われわれの北米大陸での広範囲な野外調査によって、北米のブタクサハムシはほぼブタクサのみを餌とし、同所的に生育しているオオブタクサを餌として利用していないことがわかっています。一方で、日本に侵入したブタクサハムシはブタクサと共にオオブタクサを頻繁に餌として利用しています。これは、日本のハムシにおいて、餌植物のシフトが起こったことを示唆しています。そこで、餌植物のシフトが起きていない北米のハムシとオオブタクサを、シフトが起きている日本のものと比較することで、餌植物シフトの過程を直接検証できると考えました。

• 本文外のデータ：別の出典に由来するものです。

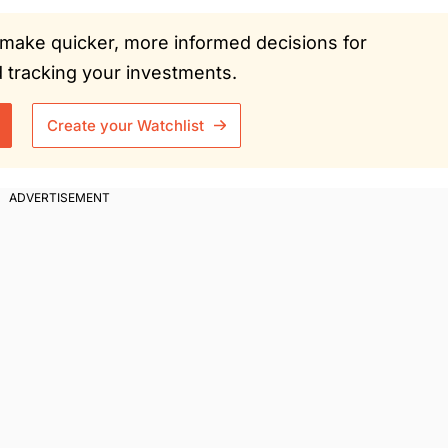
ou make quicker, more informed decisions for
tracking your investments.
Create your Watchlist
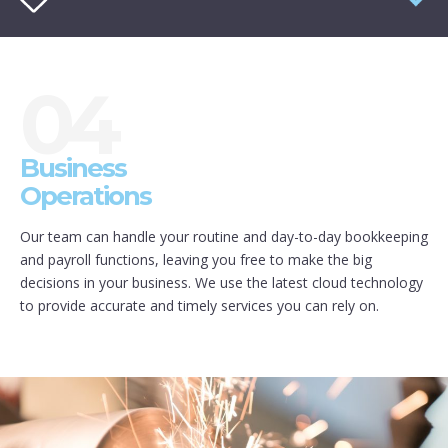
04
Business
Operations
Our team can handle your routine and day-to-day bookkeeping
and payroll functions, leaving you free to make the big
decisions in your business. We use the latest cloud technology
to provide accurate and timely services you can rely on.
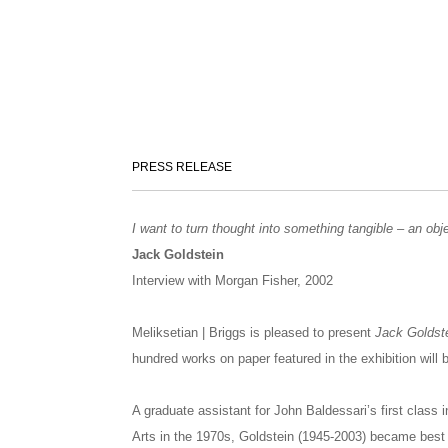
PRESS RELEASE
I want to turn thought into something tangible – an obj
Jack Goldstein
Interview with Morgan Fisher, 2002
Meliksetian | Briggs is pleased to present
Jack Goldste
hundred works on paper featured in the exhibition will 
A graduate assistant for John Baldessari’s first class 
Arts in the 1970s, Goldstein (1945-2003) became best 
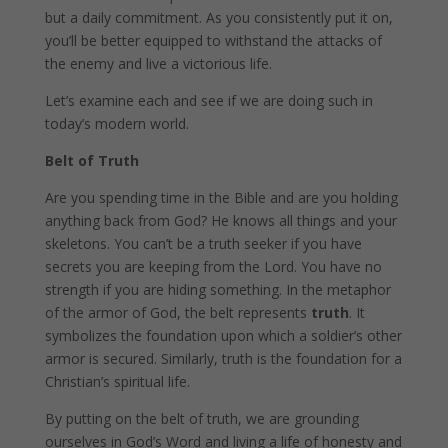
but a daily commitment. As you consistently put it on,
you’ll be better equipped to withstand the attacks of
the enemy and live a victorious life.
Let’s examine each and see if we are doing such in
today’s modern world.
Belt of Truth
Are you spending time in the Bible and are you holding
anything back from God? He knows all things and your
skeletons. You can’t be a truth seeker if you have
secrets you are keeping from the Lord. You have no
strength if you are hiding something. In the metaphor
of the armor of God, the belt represents
truth
. It
symbolizes the foundation upon which a soldier’s other
armor is secured. Similarly, truth is the foundation for a
Christian’s spiritual life.
By putting on the belt of truth, we are grounding
ourselves in God’s Word and living a life of honesty and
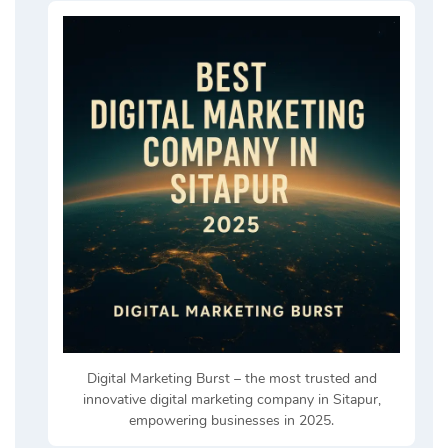
Digital Marketing Burst – the most trusted and
innovative digital marketing company in Sitapur,
empowering businesses in 2025.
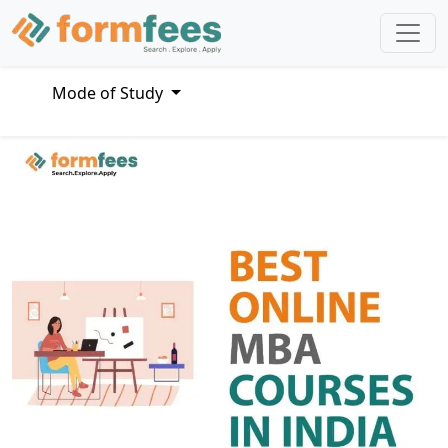
Mode of Study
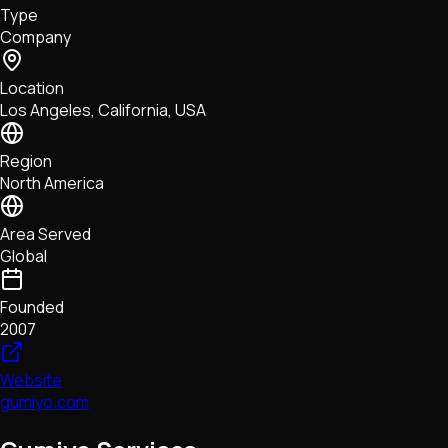
Type
NFTs • Metaverse • Gaming
Company
Tech • Research • Wallets
Location
Los Angeles, California, USA
Region
North America
Area Served
Global
Founded
2007
Website
gumiyo.com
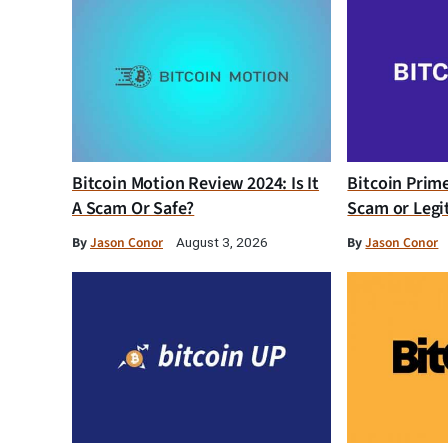
Bitcoin Motion Review 2024: Is It
Bitcoin Prim
A Scam Or Safe?
Scam or Legi
By
Jason Conor
By
Jason Conor
August 3, 2026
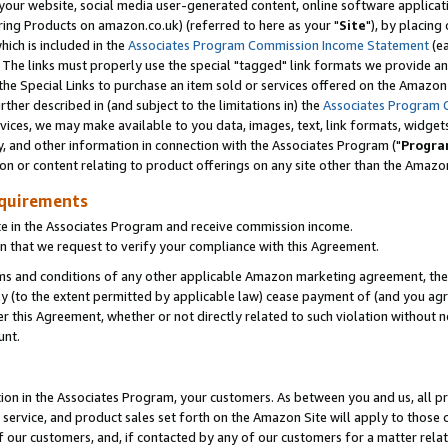
ur website, social media user-generated content, online software application
ring Products on amazon.co.uk) (referred to here as your "
Site
"), by placing
which is included in the
Associates Program Commission Income Statement
(ea
). The links must properly use the special "tagged" link formats we provide a
e Special Links to purchase an item sold or services offered on the Amazon S
her described in (and subject to the limitations in) the
Associates Program 
vices, we may make available to you data, images, text, link formats, widgets,
y, and other information in connection with the Associates Program ("
Progra
ion or content relating to product offerings on any site other than the Amazon
equirements
te in the Associates Program and receive commission income.
 that we request to verify your compliance with this Agreement.
erms and conditions of any other applicable Amazon marketing agreement, then
ly (to the extent permitted by applicable law) cease payment of (and you agree
this Agreement, whether or not directly related to such violation without no
unt.
ion in the Associates Program, your customers. As between you and us, all pric
service, and product sales set forth on the Amazon Site will apply to those
f our customers, and, if contacted by any of our customers for a matter relat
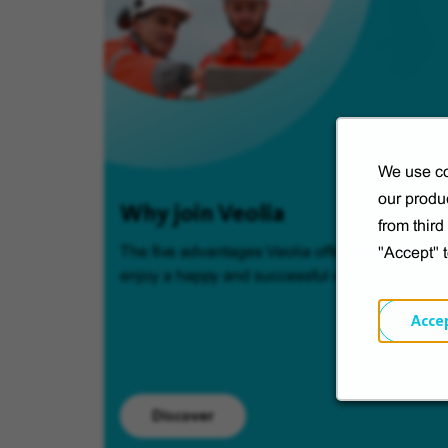
We use co
our produc
Why join Veolia
from thir
The five advantages Veolia offers so you can
"Accept" 
enjoy a happy and successful career.
Acce
Discover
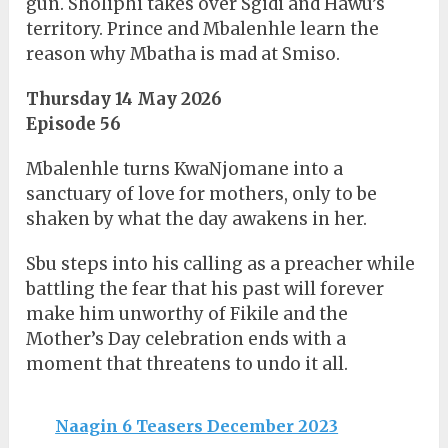
gun. Sholiphi takes over Sgidi and Hawu’s
territory. Prince and Mbalenhle learn the
reason why Mbatha is mad at Smiso.
Thursday 14 May 2026
Episode 56
Mbalenhle turns KwaNjomane into a
sanctuary of love for mothers, only to be
shaken by what the day awakens in her.
Sbu steps into his calling as a preacher while
battling the fear that his past will forever
make him unworthy of Fikile and the
Mother’s Day celebration ends with a
moment that threatens to undo it all.
Naagin 6 Teasers December 2023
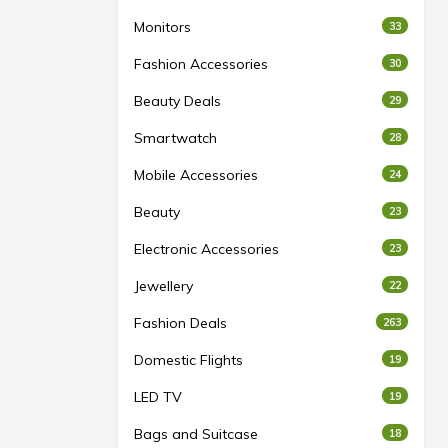
Monitors
33
Fashion Accessories
30
Beauty Deals
29
Smartwatch
28
Mobile Accessories
24
Beauty
23
Electronic Accessories
23
Jewellery
22
Fashion Deals
263
Domestic Flights
19
LED TV
19
Bags and Suitcase
18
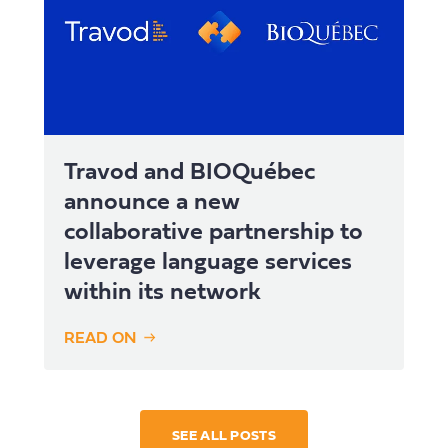
Travod and BIOQuébec
announce a new
collaborative partnership to
leverage language services
within its network
READ ON
SEE ALL POSTS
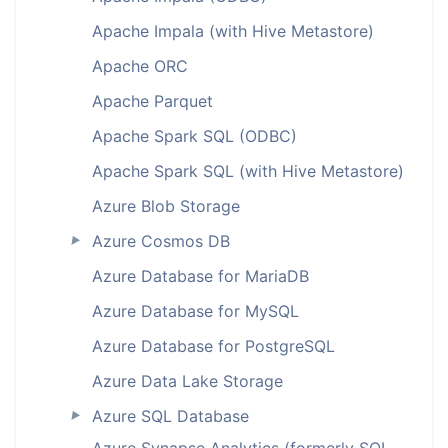
Apache Impala (with Hive Metastore)
Apache ORC
Apache Parquet
Apache Spark SQL (ODBC)
Apache Spark SQL (with Hive Metastore)
Azure Blob Storage
Azure Cosmos DB
►
Azure Database for MariaDB
Azure Database for MySQL
Azure Database for PostgreSQL
Azure Data Lake Storage
Azure SQL Database
►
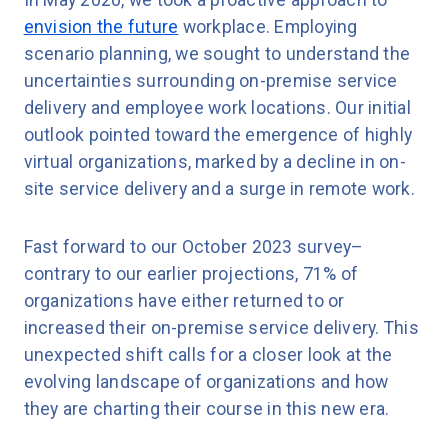
envision the future
workplace. Employing
scenario planning, we sought to understand the
uncertainties surrounding on-premise service
delivery and employee work locations. Our initial
outlook pointed toward the emergence of highly
virtual organizations, marked by a decline in on-
site service delivery and a surge in remote work.
Fast forward to our October 2023 survey–
contrary to our earlier projections, 71% of
organizations have either returned to or
increased their on-premise service delivery. This
unexpected shift calls for a closer look at the
evolving landscape of organizations and how
they are charting their course in this new era.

研究成果:実験の結果、北米のブタクサハムシは、北米のオオブタクサを餌植物として利用することは全くできませんでしたが、日本のオオブタクサは少し利用できることがわかりました。次に、侵入地である日本のブタクサハムシに対して同じ実験を行ったところ、北米・日本どちらのオオブタクサもほぼ完全に餌として利用できることがわかりました。これらの結果から、ブタクサハムシに起こった餌植物のシフトについて以下のようなシナリオが考えられました。

(1)まずハムシの侵入に先立ち日本に定着していたオオブタクサでは、天敵昆虫がいないため、
天敵に対する防御が低下していた。
(2)そのため後から侵入したブタクサハムシは、日本のオオブタクサを利用できた。
(3)その後、日本に定着したブタクサハムシが新しい餌植物であるオオブタクサをよりうまく利用できるよう
素早く適応した。

つまり、植物側・昆虫側両方の進化的な変化が、餌植物のシフトに重要であったことを示唆しているのです。

今後の展開:今回、日本のブタクサハムシで観察された適応進化は、侵入して20年という極めて短期間で生じています。ブタクサ・オオブタクサともに花粉症の原因植物として大きな問題になっていますが、ブタクサハムシの急激な進化が、日本のブタクサ・オオブタクサの個体数や成長、花粉生産にどのような影響を与えたかを明らかにするのが次の目標です。
さらに、ハムシのどのような生理メカニズムや遺伝基盤が、餌植物のシフトに関わっているのかも解明したいと考えています。